Monday, August 27, 2007

Palestinians back caliphate over politics

Telegraph By day, they are the middle class, putting in days as mild-mannered teachers, factory supervisors and office clerks. But by night, the growing number of supporters of Hizb ut-Tahrir, the Islamic fundamentalists who reject modern democracy in favour of a pan-Islamic religious caliphate, are gathering in the West Bank to recruit the thousands who have grown disillusioned with the vicious stand-off between the secular Fatah and Islamist Hamas. "Any person living in Palestine now realises political parties, especially the Islamic ones, have not achieved anything for the individual,"
And so you favor a Caliphate, which is a rule by religion, which is what Hamas favors, and which you say has failed the most.
said Sheikh Abu Abdullah, a thin-framed man with a wiry beard.... "Any talk about a return to the caliphate, any talk about a return to religious values is something that is attractive to people,"
What Islam needs is Separation of Mosque and State. That way you could worship as you choose, and have whatever religious values you want, and have a well ordered state that did not interfere.
said Majid Abu Malah, 55, an Arabic-language teacher who attends regularly. He, like many others, says he has given up on both Hamas and Fatah, and will not vote in the next election. "I believe in what [Hizb ut-Tahrir] gives."
Which is a promise of World Domination, but without the violence in the street that you hve with two other parties that want to control things.

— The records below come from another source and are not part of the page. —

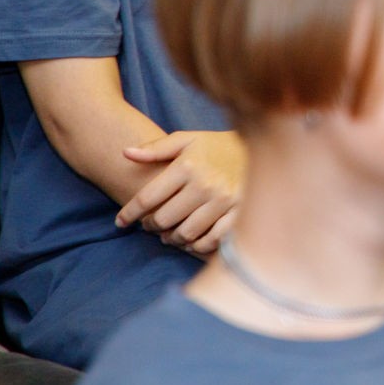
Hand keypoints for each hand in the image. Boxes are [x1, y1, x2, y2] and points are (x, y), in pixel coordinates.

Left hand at [116, 130, 245, 253]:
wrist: (263, 148)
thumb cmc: (217, 146)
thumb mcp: (187, 139)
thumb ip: (156, 148)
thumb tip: (125, 153)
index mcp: (188, 165)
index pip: (147, 198)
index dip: (129, 213)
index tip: (120, 221)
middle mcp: (205, 184)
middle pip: (163, 220)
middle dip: (151, 226)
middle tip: (150, 225)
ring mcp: (224, 202)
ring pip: (184, 234)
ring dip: (172, 238)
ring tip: (170, 234)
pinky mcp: (239, 214)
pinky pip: (210, 241)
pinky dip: (197, 245)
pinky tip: (192, 240)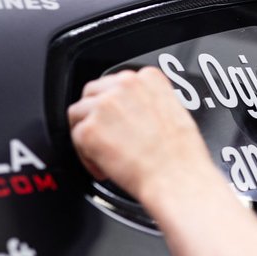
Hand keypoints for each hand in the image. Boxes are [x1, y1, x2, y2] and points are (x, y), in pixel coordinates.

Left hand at [67, 68, 215, 204]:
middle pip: (92, 93)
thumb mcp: (175, 111)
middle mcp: (123, 85)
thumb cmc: (181, 155)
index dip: (114, 105)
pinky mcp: (89, 130)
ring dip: (88, 134)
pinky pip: (75, 140)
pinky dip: (87, 157)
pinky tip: (105, 167)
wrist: (176, 177)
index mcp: (148, 78)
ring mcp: (104, 106)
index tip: (116, 119)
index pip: (116, 82)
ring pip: (78, 114)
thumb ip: (149, 102)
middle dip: (95, 115)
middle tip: (106, 136)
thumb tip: (133, 111)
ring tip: (104, 154)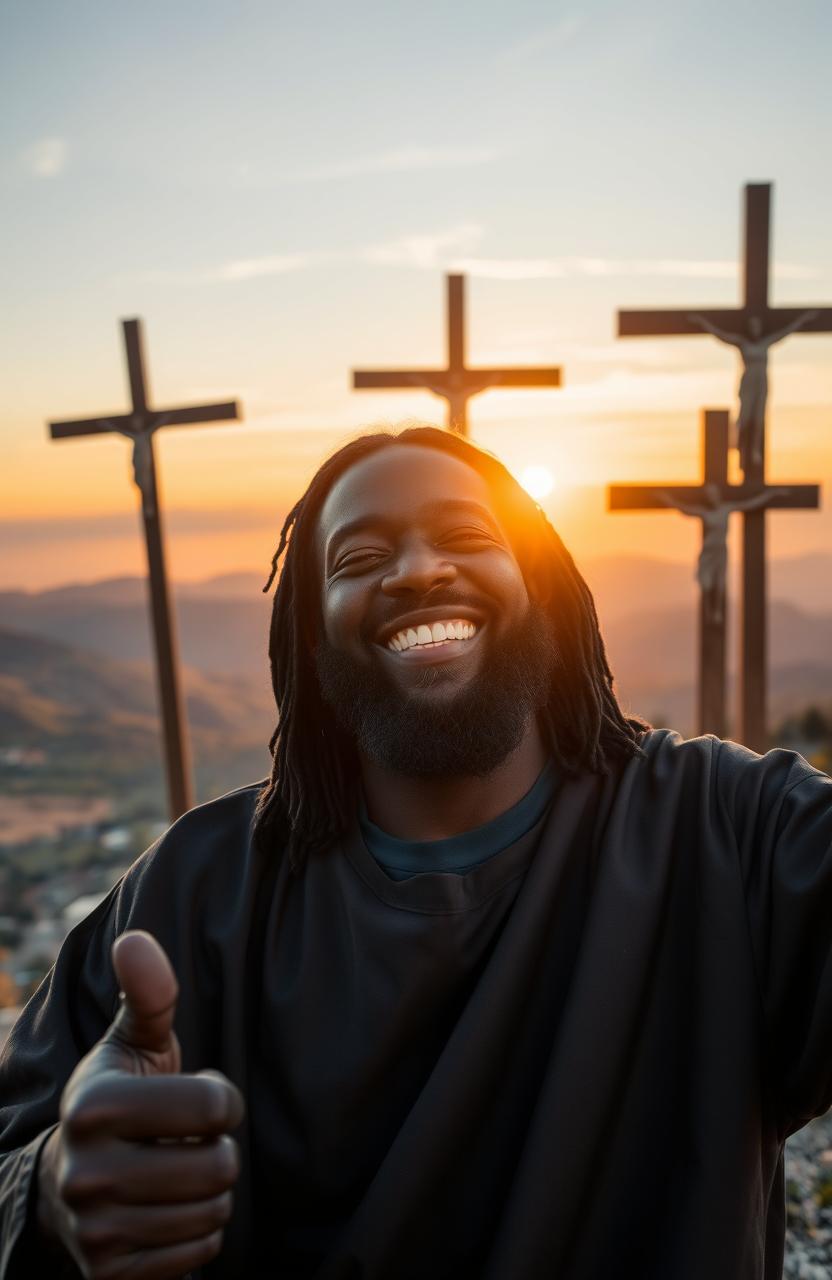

Hizb ut-Tahrir, founded in Jerusalem in 1953 but largely dormant until recent years, is banned in dozens of countries, though it is legal and has a strong presence in Britain. Its platform calls for the eventual overthrowing of Arab-world governments to be replaced by a caliphate, which would also encompass Israel.
I wonder what Israel thinks about that, and if Hizb ut-Tahrir will be satisfied with control of just all Arab lands. Not.
The organisation argues that it does not advocate violence; however, it has been accused of inciting racism and hatred, and is known for activities such as demonstrations against cartoons of the Prophet Mohammed last year.
Which certainly did not involve violence.